The first federal anti-lynching bill was introduced by Representative George Henry White of North Carolina in 1900. It never made it to the House floor for a vote. In the years since, more than 200 similar bills have been filed, none of which have passed through both chambers of Congress. Until yesterday.
Lynching was a favorite tool of the Ku Klux Klan and other hate groups in the years after the Civil War, terrorizing black communities out of political activism and into silence for fear of their lives. For decades, white southerners used lynching, Jim Crow laws, and voter suppression to maintain white supremacy. After World War I, increased European immigration, fears of communism, and the Great Migration of African Americans from the South to major industrial cities in the North and Midwest led to increased instances of lynching.
Between 1882 and 1968, nearly 200 anti-lynching bills were introduced in Congress, and seven U.S. presidents between 1890 and 1952 asked Congress to pass a federal anti-lynching law. Probably the most famous anti-lynching proposal was the Dyer Anti-Lynching Bill, first introduced in the U.S. House of Representatives by Missouri Republican Leonidas C. Dyer on April 8, 1918. Several bills were introduced in the 1920s, then again in the 1930s and 1940s, passed several times by the House of Representatives, but never actually coming to a vote in the United States Senate.
For decades, white people treated lynchings as an entertainment venue, bringing picnic lunches and their children with them to watch a Black man (or woman) dangle at the end of a rope.

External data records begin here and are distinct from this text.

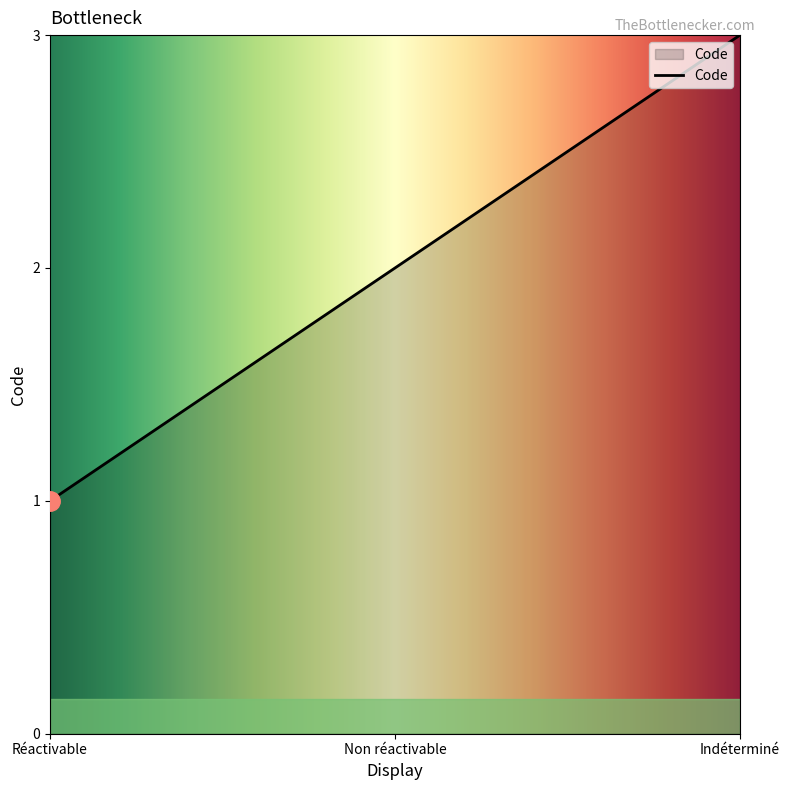

Reading left to right, list all the values displayed in this chart.

Réactivable=1	Non réactivable=2	Indéterminé=3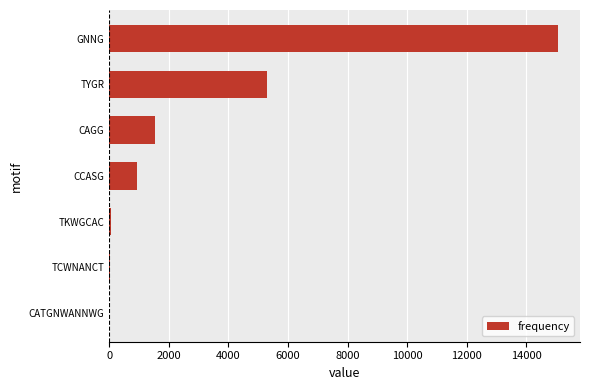

Are the bars horizontal?

Yes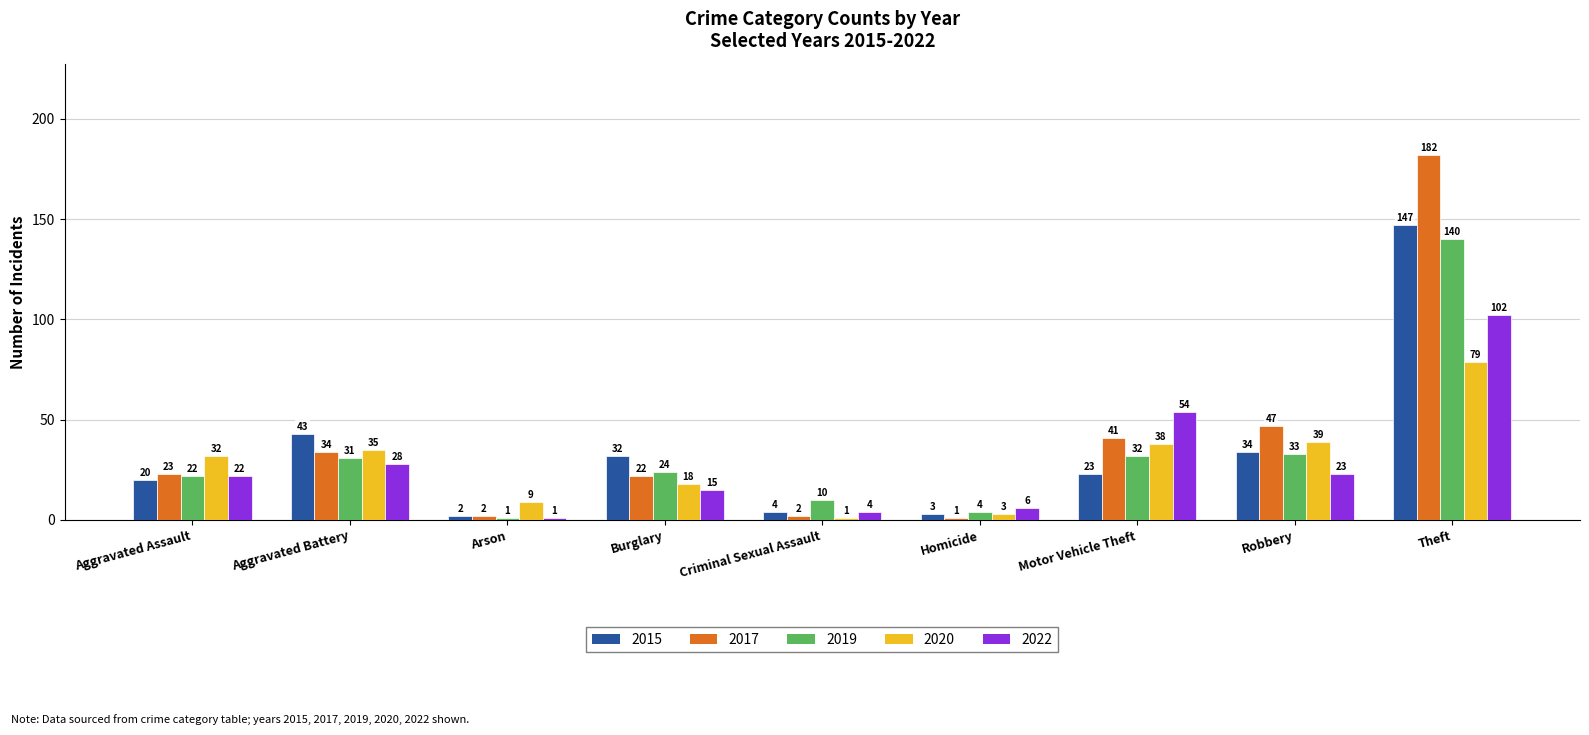

True or false: 2022 has a value of 86 at Motor Vehicle Theft.

False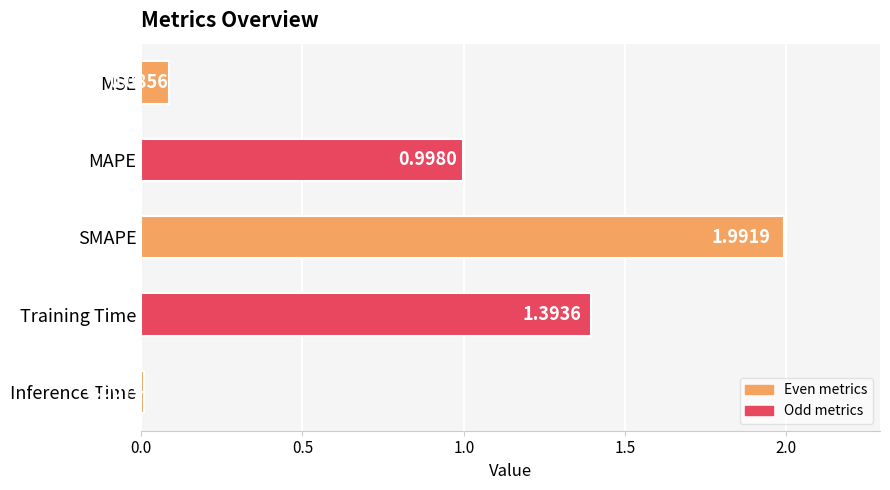

Which label corresponds to the largest value in the chart?

SMAPE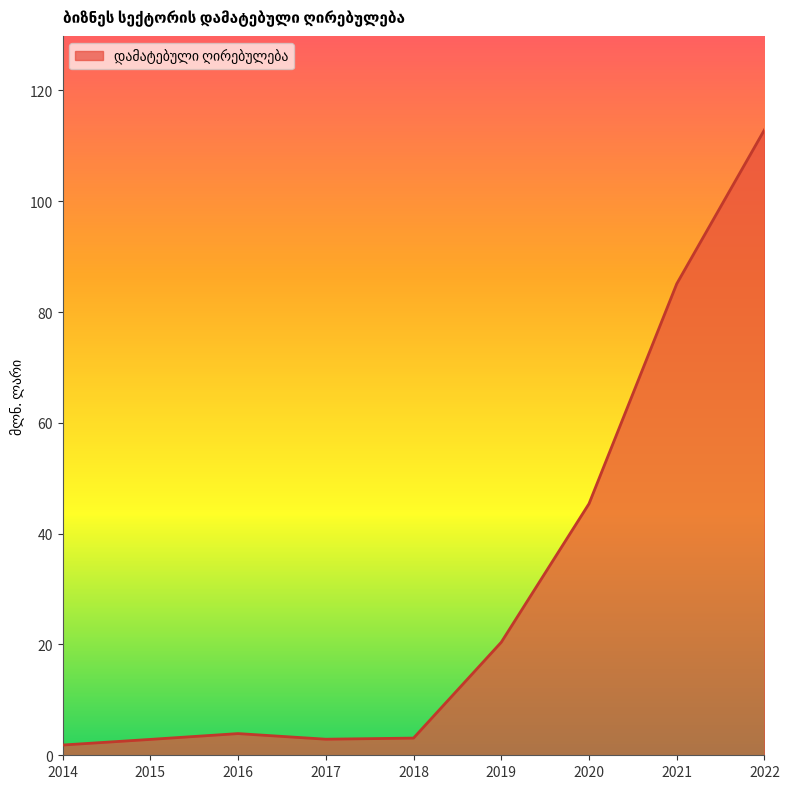

What is the maximum value shown in the chart?

112.9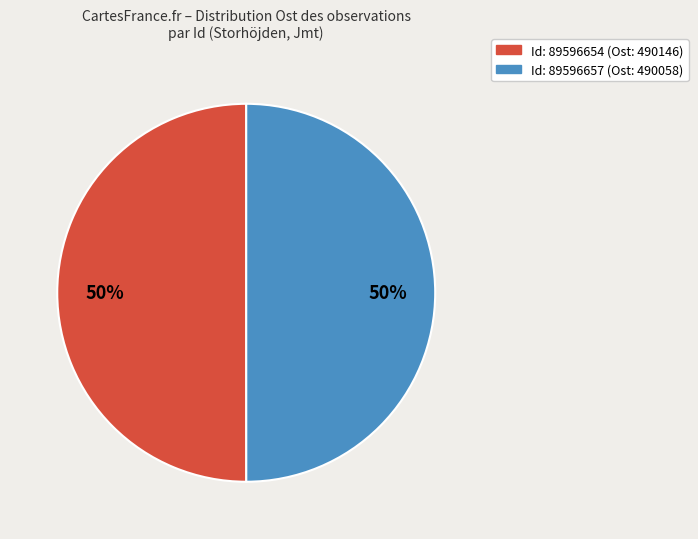

To the nearest percent, what is the average slice percentage?

50%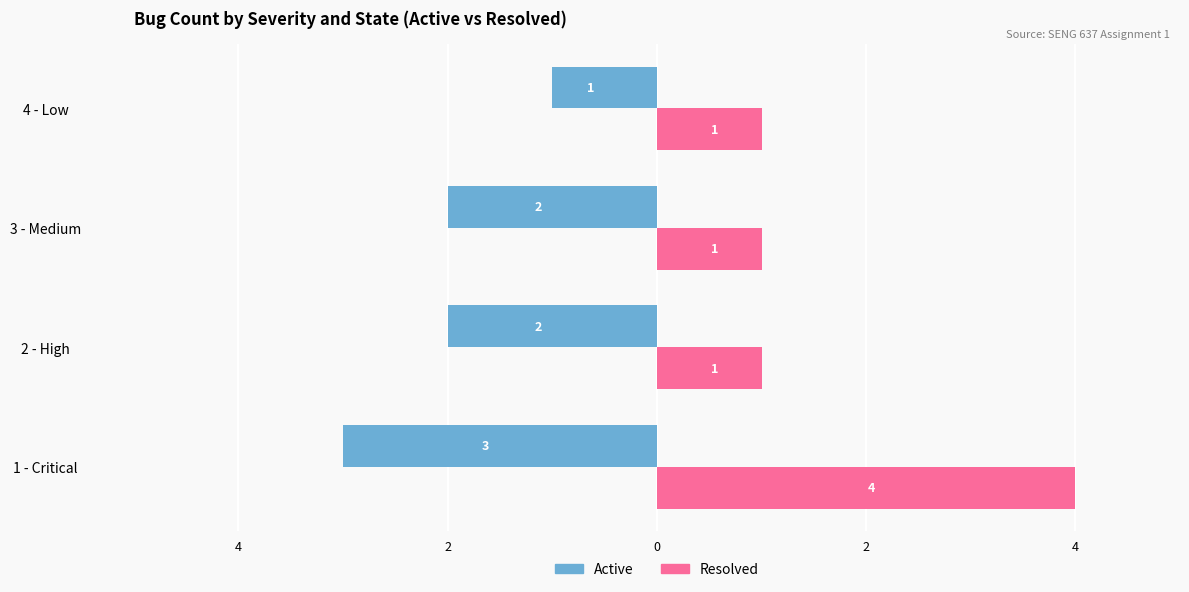

What is the value of the Resolved bar at the 4th from the left?

1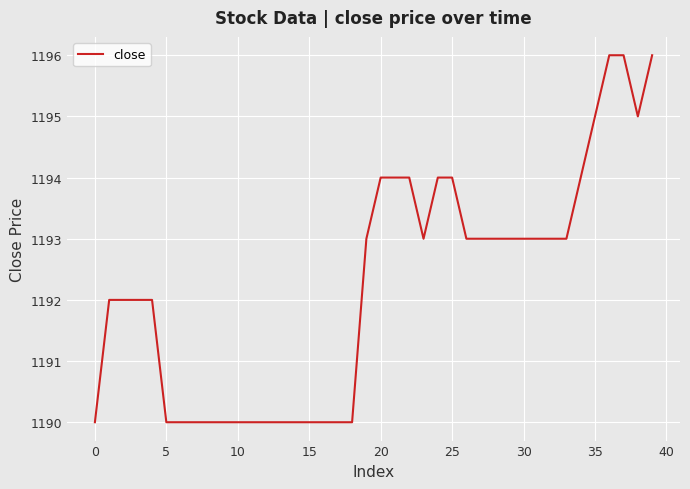

What is the greatest value displayed?

1196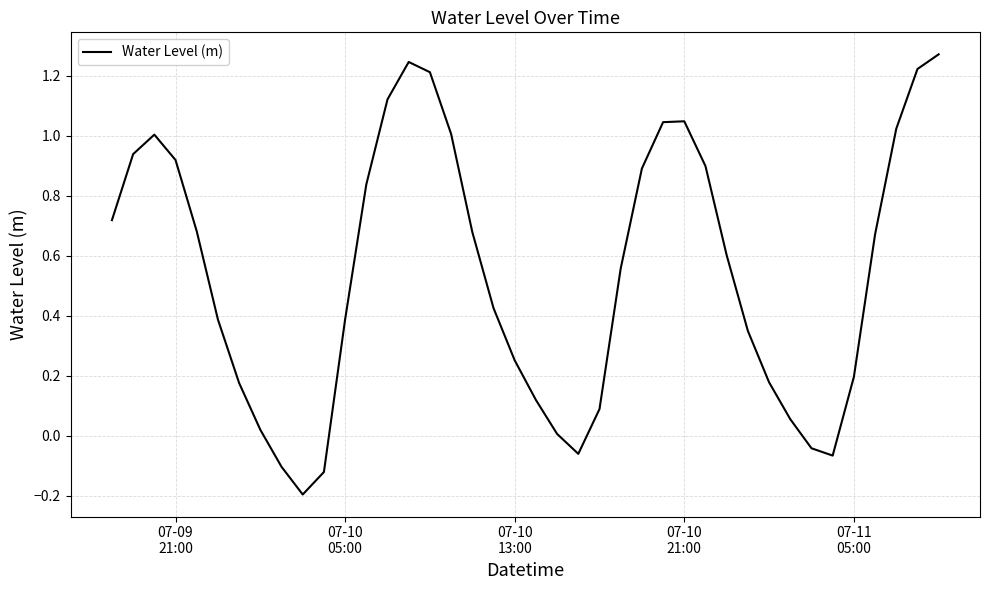

What is the difference between the maximum and minimum values?

1.5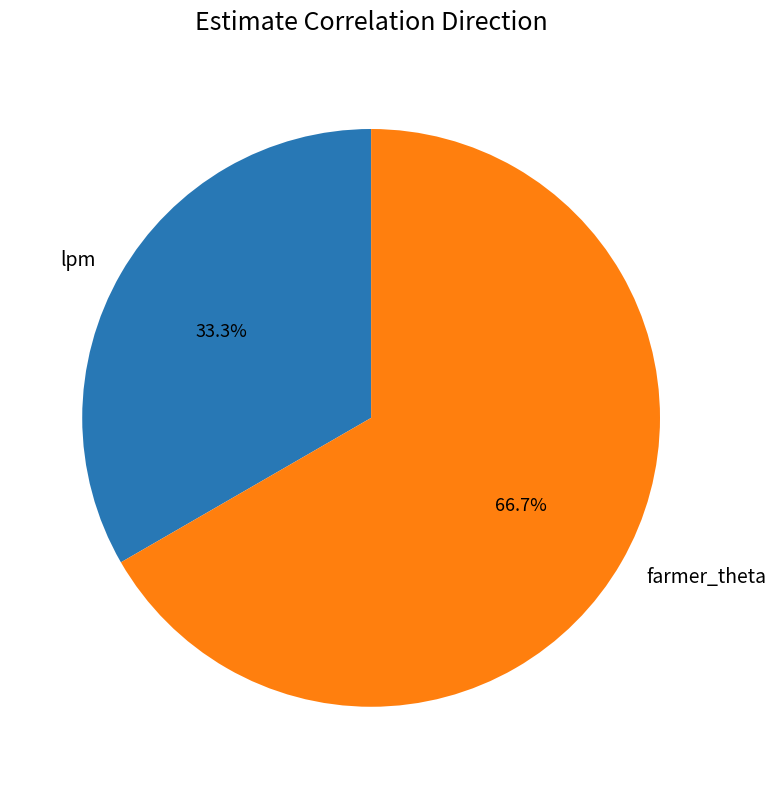

Rank the categories by value from highest to lowest.

farmer_theta, lpm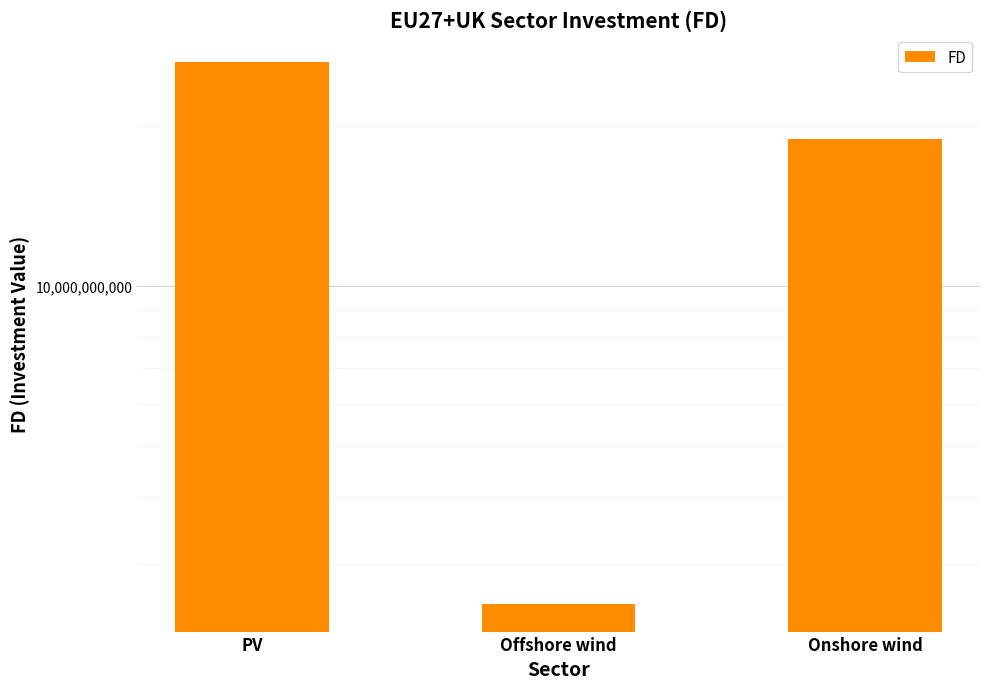

What is the smallest value displayed?

2516687447.1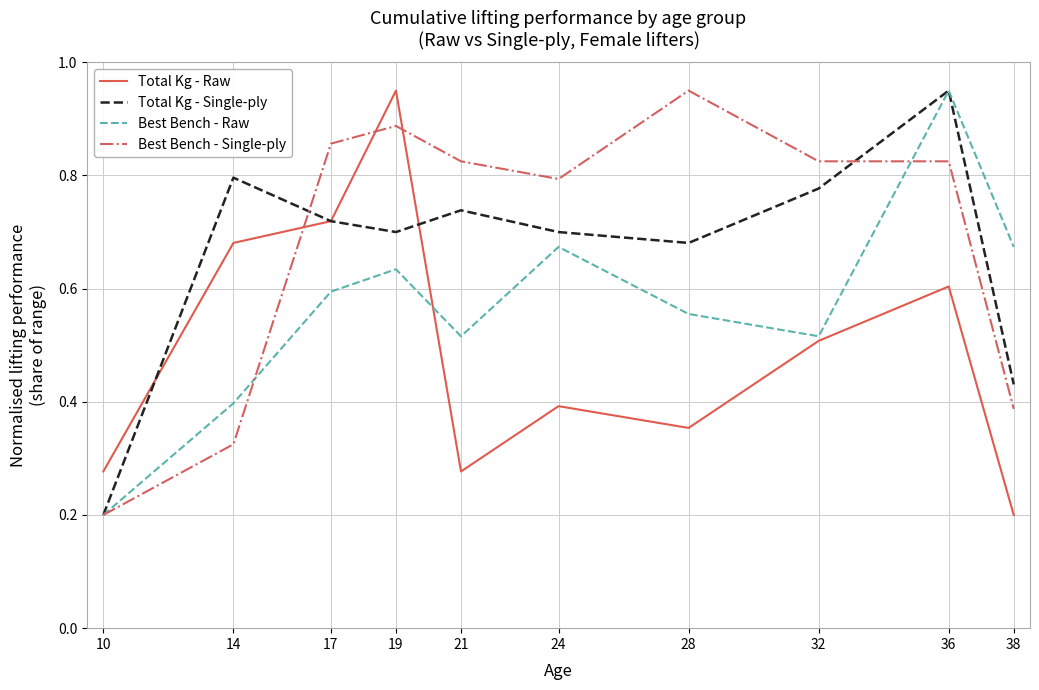

Between 14 and 32, which series saw the biggest shift?

Best Bench - Single-ply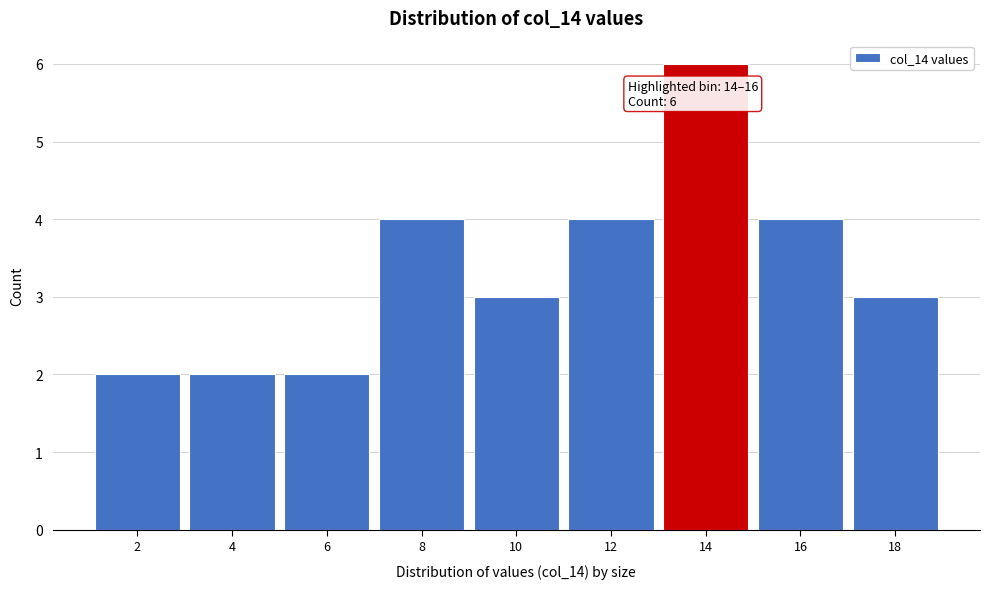

Reading left to right, what are all the values shown in this chart?

2=2	4=2	6=2	8=4	10=3	12=4	14=6	16=4	18=3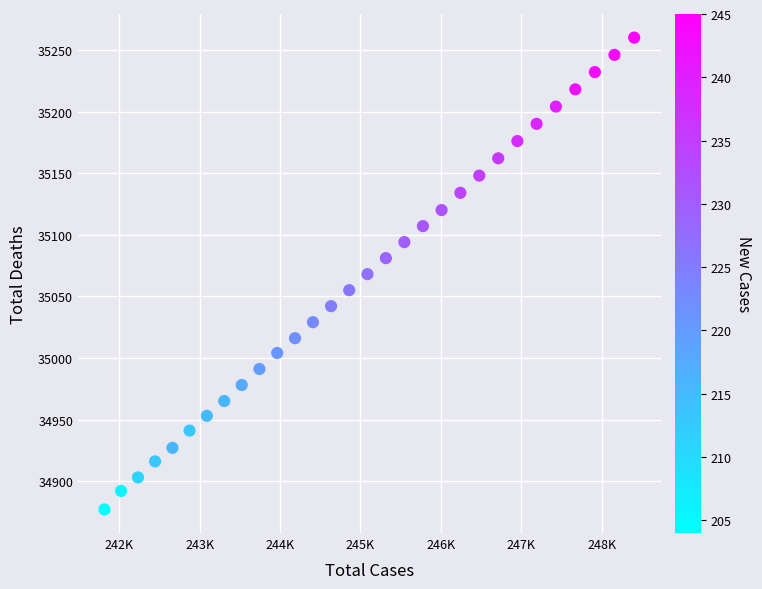

What is the range of X values (max minus min)?

6590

Professional photographers were hired to take pictures from which postcards were created, sent to family and friends.

Postcard of the 1920 Duluth, Minnesota lynchings. Two of the Black victims are still hanging while the third is on the ground. Postcards of lynchings were popular souvenirs in the U.S.
The last known lynching in the U.S. was on March 21, 1981 when several Ku Klux Klan (KKK) members beat and killed Michael Donald, a 19-year-old African-American, and hung his body from a tree. Some will say that since there have been no lynchings (that we know of) for the past four decades, the bill was unnecessary. Even so, the bill that passed yesterday and that is due to be signed by President Biden will create a law that is way past due. Senate Majority Leader Chuck Schumer said …
“Hallelujah — it is long overdue. That it took so long is a stain, a bitter stain on America.”
The bill, aptly named after Emmett Till, the 14-year-old Black boy who was brutally tortured and murdered in Mississippi in 1955, passed in the House of Representatives last month and in the Senate yesterday. In the House, only three representatives, all predictably Republicans from southern states, voted against the bill – Representatives Andrew Clyde of Georgia, Thomas Massie of Kentucky and Chip Roy of Texas.

A mural in Chicago of Emmett Till, a 14-year-old who was lynched in 1955. Representative Bobby L. Rush, Democrat of Illinois, said that as a boy, seeing a photo of Emmett’s battered body “shaped my consciousness as a Black man in America.”Credit…Scott Olson/Getty Images
This bill has been bouncing around in Congress since it was first introduced in 2018 by Senators Cory Booker, Tim Scott, and then-Senator Kamala Harris. In 2020, Kentucky Senator Rand Paul objected, starting a fight in the Senate and effectively killing the bill for the time being. This time, however, he supported the bill, saying …
“I’m pleased to have worked with Senators Booker and Scott to strengthen the final product and ensure the language of this bill defines lynching as the absolutely heinous crime that it is.”
I shall bite my tongue regarding Mr. Paul’s hypocrisy. The long-overdue bill makes lynching a federal hate crime punishable by up to 30 years in prison. A day late and a dollar short, as they say, but still … better late than never. It won’t bring back the lives of Emmett Till and the other 4,742 people who have been lynched by white supremacists for no reason other than the colour of their skin, but it may prevent a resurgence of lynching in this day when racism is on the rise.